With the sun setting shortly after 8:30 pm at the end of August, and dawn coming after 7:00 am, those racing the Ultra-Trail du Mont-Blanc know the night, they’ll spend nearly eighteen hours in the dark. So whether you’re training for the race, or just trying to avoid the heat of the day, it’s essential in your training to run at night.

August 9 2018

Running

18 hours in the darkness

Of course moving at night is not natural, lighting is crucial, but not only that. Most runners are not used to the physical and mental strain of running non-stop through the day and night. At night the body wants to sleep and regain its normal rhythm, but the needs of the trail require the racers to keep pushing. How do the racers prepare?

Training, practice, caffeine and headlamp

For Petzl Team member Clare Gallagher it comes to training, practice, caffeine, and a headlamp. With a fully charged REACTIVE lighting headlamp, her headlamp is able to prioritize either brightness or battery life by monitoring the ambient light around the runner. This gives her up to 300 lumens (in her REACTIK +) when she needs it but also feathers the battery as she looks down or at dusk. For her caffeine fix she has one go to, the sugary, sweet, caffeinated classic of Coca Cola.

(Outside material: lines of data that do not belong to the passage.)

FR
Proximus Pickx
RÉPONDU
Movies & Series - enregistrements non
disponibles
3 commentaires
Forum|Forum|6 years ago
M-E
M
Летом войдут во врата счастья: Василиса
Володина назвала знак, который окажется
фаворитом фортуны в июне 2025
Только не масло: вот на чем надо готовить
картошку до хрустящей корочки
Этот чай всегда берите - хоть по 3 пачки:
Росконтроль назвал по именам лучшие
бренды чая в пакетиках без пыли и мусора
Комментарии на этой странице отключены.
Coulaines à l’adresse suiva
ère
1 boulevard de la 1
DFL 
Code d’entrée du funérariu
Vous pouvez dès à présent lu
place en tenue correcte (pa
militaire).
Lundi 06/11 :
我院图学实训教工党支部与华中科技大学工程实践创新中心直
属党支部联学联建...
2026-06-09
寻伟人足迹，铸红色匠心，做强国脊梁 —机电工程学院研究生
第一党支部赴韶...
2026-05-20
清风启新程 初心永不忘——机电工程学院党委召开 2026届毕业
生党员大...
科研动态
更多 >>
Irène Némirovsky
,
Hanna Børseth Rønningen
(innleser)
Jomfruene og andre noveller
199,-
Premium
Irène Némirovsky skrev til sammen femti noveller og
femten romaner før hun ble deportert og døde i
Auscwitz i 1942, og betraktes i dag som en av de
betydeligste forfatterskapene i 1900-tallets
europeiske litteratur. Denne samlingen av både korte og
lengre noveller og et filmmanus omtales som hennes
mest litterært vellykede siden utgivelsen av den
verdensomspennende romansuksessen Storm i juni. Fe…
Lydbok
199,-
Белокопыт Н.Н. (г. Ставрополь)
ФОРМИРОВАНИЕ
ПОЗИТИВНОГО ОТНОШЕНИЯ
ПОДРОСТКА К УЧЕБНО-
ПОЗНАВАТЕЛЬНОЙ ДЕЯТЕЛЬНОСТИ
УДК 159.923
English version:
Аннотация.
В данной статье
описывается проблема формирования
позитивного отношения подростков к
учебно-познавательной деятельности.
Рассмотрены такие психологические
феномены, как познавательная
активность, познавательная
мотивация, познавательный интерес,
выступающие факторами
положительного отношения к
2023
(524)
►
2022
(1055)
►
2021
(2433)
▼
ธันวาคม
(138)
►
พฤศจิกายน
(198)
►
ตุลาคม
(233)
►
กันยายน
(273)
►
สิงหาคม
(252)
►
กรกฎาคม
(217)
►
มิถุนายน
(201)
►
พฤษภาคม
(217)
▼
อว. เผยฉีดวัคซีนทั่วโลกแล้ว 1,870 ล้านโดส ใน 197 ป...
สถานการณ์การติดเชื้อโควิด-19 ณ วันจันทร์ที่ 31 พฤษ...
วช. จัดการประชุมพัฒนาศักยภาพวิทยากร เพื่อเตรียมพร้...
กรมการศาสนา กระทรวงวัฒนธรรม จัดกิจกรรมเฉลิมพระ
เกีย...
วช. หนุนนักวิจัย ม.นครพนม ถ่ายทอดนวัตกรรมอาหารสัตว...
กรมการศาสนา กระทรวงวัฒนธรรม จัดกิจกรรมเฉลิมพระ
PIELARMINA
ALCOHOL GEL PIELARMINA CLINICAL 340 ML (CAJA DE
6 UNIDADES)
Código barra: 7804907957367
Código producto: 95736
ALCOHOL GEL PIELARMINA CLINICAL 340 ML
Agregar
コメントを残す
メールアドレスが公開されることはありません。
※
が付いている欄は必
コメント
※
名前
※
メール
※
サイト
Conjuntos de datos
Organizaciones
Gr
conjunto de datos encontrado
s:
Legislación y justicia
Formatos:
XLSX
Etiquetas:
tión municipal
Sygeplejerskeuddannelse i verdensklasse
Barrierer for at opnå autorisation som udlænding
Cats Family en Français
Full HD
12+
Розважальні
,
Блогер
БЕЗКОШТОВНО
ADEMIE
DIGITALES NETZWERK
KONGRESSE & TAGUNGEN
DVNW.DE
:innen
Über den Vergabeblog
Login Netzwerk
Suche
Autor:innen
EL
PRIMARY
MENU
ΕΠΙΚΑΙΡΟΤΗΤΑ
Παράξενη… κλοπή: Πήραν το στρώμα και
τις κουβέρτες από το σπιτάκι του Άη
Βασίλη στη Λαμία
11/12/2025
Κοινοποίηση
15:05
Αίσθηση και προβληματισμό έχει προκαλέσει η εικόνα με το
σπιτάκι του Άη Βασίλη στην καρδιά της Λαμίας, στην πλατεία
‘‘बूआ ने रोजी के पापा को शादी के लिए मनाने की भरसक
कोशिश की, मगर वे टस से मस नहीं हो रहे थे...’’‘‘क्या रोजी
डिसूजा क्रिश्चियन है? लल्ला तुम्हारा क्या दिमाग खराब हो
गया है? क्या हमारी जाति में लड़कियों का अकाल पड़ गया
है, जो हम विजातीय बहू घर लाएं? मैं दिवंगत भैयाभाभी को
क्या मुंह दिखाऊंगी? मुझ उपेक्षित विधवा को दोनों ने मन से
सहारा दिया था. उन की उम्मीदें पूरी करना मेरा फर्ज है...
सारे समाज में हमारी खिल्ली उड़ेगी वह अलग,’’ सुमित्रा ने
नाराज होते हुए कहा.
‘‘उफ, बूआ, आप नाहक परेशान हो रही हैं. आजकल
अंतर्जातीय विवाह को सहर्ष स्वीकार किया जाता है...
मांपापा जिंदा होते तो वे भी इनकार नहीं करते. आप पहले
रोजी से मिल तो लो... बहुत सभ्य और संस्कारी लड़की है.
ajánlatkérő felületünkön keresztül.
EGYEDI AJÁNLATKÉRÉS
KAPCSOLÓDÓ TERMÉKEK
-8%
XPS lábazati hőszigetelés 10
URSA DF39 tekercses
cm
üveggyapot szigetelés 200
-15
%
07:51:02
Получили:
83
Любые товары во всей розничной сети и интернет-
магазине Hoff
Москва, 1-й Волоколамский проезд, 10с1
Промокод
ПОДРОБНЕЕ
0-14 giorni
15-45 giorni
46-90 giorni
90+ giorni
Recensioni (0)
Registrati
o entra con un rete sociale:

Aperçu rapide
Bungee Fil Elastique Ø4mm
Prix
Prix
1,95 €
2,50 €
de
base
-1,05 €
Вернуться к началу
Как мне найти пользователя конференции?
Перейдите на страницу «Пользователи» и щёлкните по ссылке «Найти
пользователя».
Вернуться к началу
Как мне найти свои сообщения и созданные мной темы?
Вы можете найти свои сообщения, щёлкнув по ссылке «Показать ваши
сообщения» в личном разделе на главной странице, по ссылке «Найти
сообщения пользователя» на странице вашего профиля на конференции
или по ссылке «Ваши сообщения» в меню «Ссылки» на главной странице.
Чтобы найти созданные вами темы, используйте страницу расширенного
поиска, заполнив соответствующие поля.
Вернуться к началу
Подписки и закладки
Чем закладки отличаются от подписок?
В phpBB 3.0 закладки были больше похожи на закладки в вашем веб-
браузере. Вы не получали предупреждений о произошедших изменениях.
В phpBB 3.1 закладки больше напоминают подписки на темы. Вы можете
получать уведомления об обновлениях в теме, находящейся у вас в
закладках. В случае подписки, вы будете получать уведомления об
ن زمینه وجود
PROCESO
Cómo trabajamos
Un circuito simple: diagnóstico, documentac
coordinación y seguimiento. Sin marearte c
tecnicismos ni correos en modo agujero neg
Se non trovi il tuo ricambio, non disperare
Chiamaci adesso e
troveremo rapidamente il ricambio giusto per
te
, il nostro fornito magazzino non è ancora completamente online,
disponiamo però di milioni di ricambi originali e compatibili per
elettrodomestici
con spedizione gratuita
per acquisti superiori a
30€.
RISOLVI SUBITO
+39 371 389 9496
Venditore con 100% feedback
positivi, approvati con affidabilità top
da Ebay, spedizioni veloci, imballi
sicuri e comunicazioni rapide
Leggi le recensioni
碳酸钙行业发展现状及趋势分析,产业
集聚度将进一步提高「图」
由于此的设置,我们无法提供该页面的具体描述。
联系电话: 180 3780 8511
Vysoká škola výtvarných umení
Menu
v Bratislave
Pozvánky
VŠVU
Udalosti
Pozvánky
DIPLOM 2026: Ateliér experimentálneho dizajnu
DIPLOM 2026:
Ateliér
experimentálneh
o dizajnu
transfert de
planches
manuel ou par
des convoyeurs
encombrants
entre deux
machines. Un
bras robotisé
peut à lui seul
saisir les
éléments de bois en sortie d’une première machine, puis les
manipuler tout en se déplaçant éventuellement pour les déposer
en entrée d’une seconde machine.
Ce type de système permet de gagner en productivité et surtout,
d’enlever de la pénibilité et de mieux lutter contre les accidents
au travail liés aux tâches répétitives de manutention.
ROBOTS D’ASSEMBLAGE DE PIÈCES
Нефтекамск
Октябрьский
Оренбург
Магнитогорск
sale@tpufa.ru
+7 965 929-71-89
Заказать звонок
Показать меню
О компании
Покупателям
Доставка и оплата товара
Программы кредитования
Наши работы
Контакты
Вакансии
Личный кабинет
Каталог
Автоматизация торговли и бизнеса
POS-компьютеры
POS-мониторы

The secret: train at night

But these tools only help the runner.  Clare Gallagher spends a lot of time training at night. Her goal is to make running at night normal for her mind and body. The added care on the trail, the mental tunnel, and the added exhaustion of breaking the body’s natural rhythm are all factors in the race.  "To train at night effectively you have to do it on trails, not on asphalt" explains Clare, who insists that her mood is her best tool: "we can not do anything to keep the sun from setting. So it’s best to keep up good morales despite the hour,  we run better when the brain accepts it". Clare Gallagher also has her tricks to learn how to run better at night." Instead of running systematically at night in the evening, I try to do some big training in the mountains starting at three or four o'clock in the morning. This gives me the experience of nighttime running with the reward of getting to see the sunrise. It also lets me get my workout in before I go on with the rest of my day".